───── PASSAGE TO READ
For the moment it is first class
which we have to consider. Although
the language both of decision and of
dictum as well as the constant practice
of the Court appears to us clearly to
negative the suggested power, there
are to be found dicta and, indeed,
decisions the other way.”
The Master of the Rolls further held
at page 299 paragraphs “A”-“C” thus:
“I wish to repeat what I said in the
course of the argument, that the Court
has more than once, sitting as a Court
with all its six members, decided that
it can overrule a decision of the Court
of Appeal which has held the field
for a number of years. If the Court of
Appeal, sitting with its six members,
can do so, equally a Court sitting with
a quorum of members can do the
same thing…”
──────────
GIVEN INSTRUCTION
Continue the passage on the Court of Appeal's power to overrule its own decisions from its last sentence.
───── EXCERPTED DATA
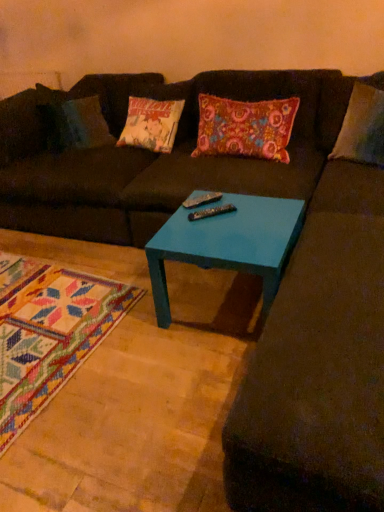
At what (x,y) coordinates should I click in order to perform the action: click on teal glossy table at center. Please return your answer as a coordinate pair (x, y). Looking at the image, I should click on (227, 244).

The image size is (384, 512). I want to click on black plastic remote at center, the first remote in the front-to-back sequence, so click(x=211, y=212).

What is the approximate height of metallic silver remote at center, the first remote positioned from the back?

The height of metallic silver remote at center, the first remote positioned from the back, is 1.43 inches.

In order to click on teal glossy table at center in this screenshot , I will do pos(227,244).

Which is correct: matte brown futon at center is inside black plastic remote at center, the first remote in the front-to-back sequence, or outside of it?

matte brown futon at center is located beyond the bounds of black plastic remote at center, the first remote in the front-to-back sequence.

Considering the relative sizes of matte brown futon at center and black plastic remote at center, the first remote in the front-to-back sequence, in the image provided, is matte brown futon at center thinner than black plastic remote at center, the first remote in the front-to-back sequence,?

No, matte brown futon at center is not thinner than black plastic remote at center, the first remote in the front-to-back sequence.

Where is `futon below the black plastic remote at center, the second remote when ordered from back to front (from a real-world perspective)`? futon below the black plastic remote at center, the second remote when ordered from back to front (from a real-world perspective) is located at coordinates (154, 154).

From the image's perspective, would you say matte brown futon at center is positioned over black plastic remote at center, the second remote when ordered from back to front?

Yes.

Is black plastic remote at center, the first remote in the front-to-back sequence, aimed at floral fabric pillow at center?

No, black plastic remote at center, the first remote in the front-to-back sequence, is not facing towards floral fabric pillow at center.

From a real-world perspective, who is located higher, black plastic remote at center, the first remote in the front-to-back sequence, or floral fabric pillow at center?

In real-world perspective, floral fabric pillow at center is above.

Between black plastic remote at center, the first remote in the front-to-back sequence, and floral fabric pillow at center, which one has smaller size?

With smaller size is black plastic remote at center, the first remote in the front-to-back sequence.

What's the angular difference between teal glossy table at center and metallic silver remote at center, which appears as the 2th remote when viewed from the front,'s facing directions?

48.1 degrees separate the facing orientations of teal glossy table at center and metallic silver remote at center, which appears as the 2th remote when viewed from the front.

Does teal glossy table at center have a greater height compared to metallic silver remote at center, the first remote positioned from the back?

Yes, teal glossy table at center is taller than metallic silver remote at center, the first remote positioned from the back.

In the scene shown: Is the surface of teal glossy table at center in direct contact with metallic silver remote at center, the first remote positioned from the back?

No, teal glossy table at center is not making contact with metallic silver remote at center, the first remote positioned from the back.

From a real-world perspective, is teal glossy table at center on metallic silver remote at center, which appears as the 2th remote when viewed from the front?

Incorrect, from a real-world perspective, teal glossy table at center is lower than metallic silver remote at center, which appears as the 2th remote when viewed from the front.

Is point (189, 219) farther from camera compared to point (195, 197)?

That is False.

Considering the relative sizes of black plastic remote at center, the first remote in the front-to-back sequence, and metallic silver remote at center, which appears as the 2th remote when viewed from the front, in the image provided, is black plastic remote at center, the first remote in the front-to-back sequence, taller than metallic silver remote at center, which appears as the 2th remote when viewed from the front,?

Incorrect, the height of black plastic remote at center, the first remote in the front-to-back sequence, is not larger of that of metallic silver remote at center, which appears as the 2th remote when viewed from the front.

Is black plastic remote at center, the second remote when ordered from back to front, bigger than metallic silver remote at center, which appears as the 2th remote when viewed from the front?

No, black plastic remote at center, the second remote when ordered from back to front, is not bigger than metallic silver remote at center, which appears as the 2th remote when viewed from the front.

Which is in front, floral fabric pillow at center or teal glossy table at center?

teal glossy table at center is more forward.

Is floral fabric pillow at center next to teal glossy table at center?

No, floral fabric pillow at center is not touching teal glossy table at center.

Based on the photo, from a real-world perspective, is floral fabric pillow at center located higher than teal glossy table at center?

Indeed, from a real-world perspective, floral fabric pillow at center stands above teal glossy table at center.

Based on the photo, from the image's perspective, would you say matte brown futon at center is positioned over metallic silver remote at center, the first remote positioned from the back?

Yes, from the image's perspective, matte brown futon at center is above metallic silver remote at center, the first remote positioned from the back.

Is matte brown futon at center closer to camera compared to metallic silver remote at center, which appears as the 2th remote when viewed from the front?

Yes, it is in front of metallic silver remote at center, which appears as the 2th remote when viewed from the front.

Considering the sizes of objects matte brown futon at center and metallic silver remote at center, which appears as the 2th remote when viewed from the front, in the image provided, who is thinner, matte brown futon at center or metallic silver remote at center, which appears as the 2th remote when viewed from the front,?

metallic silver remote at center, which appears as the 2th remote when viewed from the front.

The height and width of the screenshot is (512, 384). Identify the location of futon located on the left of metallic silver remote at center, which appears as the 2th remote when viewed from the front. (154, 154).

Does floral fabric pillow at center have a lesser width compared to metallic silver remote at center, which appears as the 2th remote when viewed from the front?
──────────
───── EXCERPTED DATA
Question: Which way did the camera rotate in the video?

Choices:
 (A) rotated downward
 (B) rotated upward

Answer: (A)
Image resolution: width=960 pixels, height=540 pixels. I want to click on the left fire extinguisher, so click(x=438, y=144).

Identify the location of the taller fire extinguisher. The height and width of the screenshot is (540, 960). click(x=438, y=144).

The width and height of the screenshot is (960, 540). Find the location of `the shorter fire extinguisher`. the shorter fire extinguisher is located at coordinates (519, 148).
──────────
REPLY TO THE TASK
In Miliangos vs. George Frank
(Textile) Ltd. (1975) 3 All E.R. 801,
Lord Willberforce, sitting in the House
of Lords, took into consideration “the
circumstances of today” (page 809
paragraph 3) to hold at page 812
paragraph “F” to “G” as follows:
“This brings me to the declaration
made by this House in 1966. Under
it, the House affirmed its power
to depart from a previous decision
when it appeared right to do so,
recognizing that too rigid adherence
to precedent might lead to injustice in
a particular case and unduly restrict
the proper development of the law.
My Lord, on the assumption that to
depart from the Havanna Railway’s
case would not involve undue
practical difficulties, that a new and
more satisfactory rule is capable of
being stated, I am of opinion that the
present case falls within the terms
of the declaration. To change the
rule would, for the reasons already
explained, avoid injustice in the
present case. To change it would
enable the law to keep in step with
commercial needs and with the
majority of other countries facing
similar problem.”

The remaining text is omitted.